TV Rewiew: Scotland v England (C4).
The programme that sweated blood to get two countries to talk to each other on the eve of conflict. By Jasper Rees
Today brings the most emotionally fraught football match played on our island for 30 years etc etc. To celebrate the event, and butt in on Euro 96 like sozzled gatecrashers, Channel 4 gave us Scotland v England, the pub debate.
When the channel's high-minded founders came up with the idea of a station that would cater for those whose voices are not usually heard on television, it might not have been foreseen that Friday night on Channel 4 would eventually metamorphose into pissed night. Scotland v England, broadcast the night before the game, required its viewers to be so befogged with booze that they wouldn't notice that it had got its own title wrong (England v Scotland, shurely?)
A noisy, testosterone-fuelled exercise in triumphalist jockularity, an excuse for cheerfully ironic jingoism, this had Stuart Cosgrove's pawmarks all over it. Cosgrove is the controller of arts and entertainment at Channel 4, but he also moonlights as a professional Scotsman. He once, for his sins, wrote an entertaining book about Scottish football's saints and sinners - the Presbyterian teetotallers and alcoholic ne'er-do-wells who have somehow rubbed along in the national side. You could tell the dice were loaded against the home team when Gordon Kennedy, representing Scotland, entered flanked by stirring bagpipers. Nick Hancock got a couple of Morris dancers. Morris dancers never fail to crop up when someone is trying to make a point about the meagreness, the tameness, of England's folk iconography.

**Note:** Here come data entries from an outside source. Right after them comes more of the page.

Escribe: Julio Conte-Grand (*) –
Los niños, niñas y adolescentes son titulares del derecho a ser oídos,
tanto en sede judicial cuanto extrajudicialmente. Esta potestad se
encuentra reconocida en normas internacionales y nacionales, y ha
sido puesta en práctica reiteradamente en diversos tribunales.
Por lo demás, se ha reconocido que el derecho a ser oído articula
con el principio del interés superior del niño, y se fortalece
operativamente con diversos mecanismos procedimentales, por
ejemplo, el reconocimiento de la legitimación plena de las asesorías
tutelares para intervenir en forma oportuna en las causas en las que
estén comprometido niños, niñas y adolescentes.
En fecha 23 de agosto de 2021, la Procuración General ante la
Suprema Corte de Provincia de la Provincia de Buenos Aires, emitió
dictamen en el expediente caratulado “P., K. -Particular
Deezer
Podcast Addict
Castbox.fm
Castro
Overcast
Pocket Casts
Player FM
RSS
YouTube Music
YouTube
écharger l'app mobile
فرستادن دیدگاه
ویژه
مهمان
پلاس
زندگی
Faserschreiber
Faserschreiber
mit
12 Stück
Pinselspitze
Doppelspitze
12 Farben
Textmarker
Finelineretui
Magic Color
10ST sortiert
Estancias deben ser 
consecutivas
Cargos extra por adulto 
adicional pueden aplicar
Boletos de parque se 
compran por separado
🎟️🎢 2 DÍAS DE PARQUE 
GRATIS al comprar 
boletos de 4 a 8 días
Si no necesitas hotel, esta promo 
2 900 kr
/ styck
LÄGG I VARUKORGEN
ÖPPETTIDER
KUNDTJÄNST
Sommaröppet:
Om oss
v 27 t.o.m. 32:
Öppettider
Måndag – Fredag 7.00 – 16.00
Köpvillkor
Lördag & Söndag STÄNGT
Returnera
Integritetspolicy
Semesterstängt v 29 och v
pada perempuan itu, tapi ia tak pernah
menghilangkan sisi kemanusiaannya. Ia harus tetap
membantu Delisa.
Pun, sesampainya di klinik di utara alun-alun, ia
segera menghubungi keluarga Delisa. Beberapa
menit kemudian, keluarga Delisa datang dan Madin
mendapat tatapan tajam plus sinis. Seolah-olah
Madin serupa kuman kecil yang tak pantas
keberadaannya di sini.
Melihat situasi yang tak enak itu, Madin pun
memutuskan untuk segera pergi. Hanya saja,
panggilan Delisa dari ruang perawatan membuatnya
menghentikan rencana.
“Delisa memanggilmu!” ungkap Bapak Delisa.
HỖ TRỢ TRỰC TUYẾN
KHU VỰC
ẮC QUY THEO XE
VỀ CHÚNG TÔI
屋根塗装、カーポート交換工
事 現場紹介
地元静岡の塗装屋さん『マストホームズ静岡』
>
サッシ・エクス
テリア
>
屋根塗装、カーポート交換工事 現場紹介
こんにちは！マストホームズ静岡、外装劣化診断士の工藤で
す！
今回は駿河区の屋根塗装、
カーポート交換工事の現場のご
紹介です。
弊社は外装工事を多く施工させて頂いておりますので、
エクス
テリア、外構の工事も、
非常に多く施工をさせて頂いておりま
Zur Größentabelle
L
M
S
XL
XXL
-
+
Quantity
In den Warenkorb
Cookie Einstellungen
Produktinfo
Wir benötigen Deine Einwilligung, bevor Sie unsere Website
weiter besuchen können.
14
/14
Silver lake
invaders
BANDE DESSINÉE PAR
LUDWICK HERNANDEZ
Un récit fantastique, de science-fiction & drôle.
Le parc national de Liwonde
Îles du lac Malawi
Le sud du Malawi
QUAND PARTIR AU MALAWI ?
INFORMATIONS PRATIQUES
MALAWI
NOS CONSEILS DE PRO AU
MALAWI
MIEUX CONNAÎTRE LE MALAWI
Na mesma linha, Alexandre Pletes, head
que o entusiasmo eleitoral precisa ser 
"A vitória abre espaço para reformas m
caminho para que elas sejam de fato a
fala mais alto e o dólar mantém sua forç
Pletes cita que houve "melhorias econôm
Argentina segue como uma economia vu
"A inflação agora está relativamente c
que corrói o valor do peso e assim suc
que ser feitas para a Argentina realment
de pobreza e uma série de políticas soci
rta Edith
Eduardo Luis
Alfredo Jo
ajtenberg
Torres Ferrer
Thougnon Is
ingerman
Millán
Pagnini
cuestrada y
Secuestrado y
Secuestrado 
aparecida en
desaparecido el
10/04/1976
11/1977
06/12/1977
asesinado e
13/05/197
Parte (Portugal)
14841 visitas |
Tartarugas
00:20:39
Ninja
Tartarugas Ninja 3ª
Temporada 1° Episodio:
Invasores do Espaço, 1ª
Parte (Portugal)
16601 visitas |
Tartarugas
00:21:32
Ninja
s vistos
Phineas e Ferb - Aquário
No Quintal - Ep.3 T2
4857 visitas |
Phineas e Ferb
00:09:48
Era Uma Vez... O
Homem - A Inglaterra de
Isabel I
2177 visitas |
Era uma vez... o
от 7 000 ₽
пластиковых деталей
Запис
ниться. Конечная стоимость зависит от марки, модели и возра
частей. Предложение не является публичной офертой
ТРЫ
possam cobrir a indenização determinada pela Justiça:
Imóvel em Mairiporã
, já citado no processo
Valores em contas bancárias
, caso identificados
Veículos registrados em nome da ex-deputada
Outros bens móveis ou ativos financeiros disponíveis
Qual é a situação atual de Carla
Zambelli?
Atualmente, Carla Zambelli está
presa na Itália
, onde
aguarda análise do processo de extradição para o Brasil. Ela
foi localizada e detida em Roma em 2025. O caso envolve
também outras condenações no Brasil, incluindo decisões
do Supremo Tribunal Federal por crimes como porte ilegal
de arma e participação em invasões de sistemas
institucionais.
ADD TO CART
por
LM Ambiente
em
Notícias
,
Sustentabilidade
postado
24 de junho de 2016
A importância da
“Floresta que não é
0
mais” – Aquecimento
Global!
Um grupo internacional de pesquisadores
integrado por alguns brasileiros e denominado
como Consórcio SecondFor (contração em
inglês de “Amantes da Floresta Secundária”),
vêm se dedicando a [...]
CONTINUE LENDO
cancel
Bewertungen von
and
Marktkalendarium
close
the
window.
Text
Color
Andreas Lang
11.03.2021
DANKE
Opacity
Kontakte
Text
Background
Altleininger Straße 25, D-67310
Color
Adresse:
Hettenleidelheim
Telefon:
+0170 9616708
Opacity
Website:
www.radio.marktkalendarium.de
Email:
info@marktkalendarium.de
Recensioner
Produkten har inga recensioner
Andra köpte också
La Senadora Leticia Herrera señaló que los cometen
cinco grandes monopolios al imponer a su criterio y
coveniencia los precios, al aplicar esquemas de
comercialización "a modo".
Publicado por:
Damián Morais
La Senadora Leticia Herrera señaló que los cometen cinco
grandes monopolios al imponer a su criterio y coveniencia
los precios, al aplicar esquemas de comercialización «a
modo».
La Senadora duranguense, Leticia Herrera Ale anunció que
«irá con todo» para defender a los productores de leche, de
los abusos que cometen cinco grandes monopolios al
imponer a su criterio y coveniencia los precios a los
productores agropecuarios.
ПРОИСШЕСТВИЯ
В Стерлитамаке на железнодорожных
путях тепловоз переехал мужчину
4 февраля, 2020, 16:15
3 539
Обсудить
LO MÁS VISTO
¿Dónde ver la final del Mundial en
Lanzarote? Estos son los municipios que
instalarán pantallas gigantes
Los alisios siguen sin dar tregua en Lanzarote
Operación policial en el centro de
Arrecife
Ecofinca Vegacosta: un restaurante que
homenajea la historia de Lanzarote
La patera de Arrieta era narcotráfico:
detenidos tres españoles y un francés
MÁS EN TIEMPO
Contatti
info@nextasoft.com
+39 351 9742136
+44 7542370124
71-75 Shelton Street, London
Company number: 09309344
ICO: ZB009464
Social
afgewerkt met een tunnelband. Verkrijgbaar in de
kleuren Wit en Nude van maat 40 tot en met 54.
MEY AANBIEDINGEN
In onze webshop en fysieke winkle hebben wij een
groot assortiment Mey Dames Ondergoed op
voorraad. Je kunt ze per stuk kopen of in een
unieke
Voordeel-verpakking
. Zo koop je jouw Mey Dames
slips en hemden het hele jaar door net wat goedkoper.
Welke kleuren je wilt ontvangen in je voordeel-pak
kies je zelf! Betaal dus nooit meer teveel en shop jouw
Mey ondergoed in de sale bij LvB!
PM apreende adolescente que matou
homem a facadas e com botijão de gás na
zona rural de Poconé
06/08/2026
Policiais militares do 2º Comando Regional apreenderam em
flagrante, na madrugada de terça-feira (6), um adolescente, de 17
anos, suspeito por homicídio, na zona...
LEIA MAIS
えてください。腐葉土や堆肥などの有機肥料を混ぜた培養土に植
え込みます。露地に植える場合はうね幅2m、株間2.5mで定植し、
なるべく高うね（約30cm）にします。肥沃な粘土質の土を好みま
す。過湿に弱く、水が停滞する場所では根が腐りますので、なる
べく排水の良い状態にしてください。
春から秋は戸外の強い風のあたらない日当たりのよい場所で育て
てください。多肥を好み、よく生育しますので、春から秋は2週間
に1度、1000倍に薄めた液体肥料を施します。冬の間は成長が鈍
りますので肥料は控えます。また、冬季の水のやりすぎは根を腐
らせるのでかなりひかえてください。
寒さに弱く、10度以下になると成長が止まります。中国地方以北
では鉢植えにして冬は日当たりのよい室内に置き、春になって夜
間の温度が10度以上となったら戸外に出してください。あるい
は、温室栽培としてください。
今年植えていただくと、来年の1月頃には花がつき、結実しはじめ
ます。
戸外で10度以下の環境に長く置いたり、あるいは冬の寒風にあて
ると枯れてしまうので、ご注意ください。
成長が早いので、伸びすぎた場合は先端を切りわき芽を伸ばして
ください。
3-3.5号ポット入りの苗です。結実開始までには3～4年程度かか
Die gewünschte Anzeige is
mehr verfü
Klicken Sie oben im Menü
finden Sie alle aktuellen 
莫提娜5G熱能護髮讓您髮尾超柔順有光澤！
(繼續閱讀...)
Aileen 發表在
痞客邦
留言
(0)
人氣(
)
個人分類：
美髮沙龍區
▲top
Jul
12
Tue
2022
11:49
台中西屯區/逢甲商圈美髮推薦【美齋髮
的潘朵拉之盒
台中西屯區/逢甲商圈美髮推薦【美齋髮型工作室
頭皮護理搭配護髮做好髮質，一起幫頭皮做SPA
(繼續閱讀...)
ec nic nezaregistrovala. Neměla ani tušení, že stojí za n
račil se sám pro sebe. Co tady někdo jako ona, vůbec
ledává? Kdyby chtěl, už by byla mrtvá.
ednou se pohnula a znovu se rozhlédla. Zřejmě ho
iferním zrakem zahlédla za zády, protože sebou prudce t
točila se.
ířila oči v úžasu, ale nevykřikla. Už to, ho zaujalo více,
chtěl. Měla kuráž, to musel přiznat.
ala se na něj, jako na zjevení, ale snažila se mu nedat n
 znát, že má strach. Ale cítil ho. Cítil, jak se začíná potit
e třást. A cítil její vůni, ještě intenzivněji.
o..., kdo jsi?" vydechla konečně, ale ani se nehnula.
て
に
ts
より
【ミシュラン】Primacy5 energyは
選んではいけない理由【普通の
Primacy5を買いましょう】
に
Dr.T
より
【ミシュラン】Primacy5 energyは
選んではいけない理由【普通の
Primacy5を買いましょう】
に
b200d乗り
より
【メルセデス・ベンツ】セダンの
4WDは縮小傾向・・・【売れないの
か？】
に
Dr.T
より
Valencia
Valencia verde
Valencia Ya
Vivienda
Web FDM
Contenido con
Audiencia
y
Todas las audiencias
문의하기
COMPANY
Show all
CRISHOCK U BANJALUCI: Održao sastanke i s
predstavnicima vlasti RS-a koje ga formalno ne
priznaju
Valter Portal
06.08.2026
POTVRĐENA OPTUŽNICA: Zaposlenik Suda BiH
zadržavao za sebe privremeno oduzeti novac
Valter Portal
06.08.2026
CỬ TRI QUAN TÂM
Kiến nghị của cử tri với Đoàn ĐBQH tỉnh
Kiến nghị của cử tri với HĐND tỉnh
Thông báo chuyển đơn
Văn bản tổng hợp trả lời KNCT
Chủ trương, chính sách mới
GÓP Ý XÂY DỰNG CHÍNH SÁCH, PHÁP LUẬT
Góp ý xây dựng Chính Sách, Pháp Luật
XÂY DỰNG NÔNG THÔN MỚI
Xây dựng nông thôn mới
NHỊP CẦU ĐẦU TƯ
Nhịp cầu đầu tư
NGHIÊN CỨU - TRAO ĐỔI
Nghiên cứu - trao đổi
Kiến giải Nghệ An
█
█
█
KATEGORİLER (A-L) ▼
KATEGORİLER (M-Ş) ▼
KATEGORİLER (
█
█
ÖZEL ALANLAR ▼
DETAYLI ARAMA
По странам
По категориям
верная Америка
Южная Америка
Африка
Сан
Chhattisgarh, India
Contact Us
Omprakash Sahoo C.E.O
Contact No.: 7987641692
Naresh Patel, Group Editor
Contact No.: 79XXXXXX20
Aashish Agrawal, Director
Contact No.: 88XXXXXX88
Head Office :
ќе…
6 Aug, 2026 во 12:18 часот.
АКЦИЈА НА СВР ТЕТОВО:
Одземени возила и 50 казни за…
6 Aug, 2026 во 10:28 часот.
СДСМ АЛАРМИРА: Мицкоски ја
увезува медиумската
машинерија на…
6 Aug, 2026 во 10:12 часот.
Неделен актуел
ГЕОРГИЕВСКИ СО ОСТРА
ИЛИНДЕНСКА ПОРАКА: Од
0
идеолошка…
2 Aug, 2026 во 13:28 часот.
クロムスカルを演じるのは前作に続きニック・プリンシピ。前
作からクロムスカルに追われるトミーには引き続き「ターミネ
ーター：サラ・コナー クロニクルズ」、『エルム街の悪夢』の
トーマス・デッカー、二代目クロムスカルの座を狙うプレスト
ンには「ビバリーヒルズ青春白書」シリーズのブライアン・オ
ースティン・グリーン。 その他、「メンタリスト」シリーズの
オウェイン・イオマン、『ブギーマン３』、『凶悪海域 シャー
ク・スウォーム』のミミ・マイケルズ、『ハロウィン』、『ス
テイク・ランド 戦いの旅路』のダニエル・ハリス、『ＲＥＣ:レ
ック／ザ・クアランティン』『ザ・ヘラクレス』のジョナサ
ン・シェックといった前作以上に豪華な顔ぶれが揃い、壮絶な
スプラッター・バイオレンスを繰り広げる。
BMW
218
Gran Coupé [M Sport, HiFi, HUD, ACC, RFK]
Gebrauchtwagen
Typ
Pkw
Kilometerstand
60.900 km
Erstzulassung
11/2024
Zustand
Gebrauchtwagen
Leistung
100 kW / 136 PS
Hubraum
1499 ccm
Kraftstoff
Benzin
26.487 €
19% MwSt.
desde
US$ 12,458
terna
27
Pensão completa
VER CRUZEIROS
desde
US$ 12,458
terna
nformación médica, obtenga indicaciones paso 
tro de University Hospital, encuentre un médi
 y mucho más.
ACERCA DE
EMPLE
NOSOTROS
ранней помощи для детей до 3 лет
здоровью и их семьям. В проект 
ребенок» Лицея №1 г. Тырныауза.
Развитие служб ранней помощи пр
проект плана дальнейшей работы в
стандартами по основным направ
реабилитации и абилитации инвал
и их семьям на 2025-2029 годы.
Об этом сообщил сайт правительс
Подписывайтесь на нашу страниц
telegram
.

The best running joke of the proceedings belonged to Father Ted's Dermot Morgan. Though referee, in the spirit of Celtic fraternity he flagrantly supported the Scottish cause. In fact most of the sharper barbs went to Hancock. Even though he didn't write his script, Hancock has a wry personal line in sarkiness that makes words put into his mouth sound like his own. He enjoyed the idea that the three-foot high Hadrian's Wall kept the Scots at bay for hundreds of years, and that Robert the Bruce took tips on battle tactics from an insect. He also quashed the legend that disdaining underwear when dressed in a kilt is somehow manly. "We've got no pants" has always seemed a hollow boast.
Generally, though, subtle wit spent this encounter on the subs' bench (in the real contest it won't even get as near the pitch as that). There was copious use of the words "shit" and "crap", usually a good sign that the rhetoric is not in the Ciceronian class. In the mythical beast section, Kennedy claimed that while Scotland can field the Loch Mess monster, England can only come up with the Beast of Bodmin. Hancock omitted to make the obvious rejoinder that while Nessie is probably fictional, the Cornish cat is probably real, and therefore altogether more awesome. If only we could say the same for the animal in the England midfield (mentioning no names).
Needless to say, Scotland walked all over the opposition in a rigged contest. A channel with a remit to cater for minorities could allow no other result.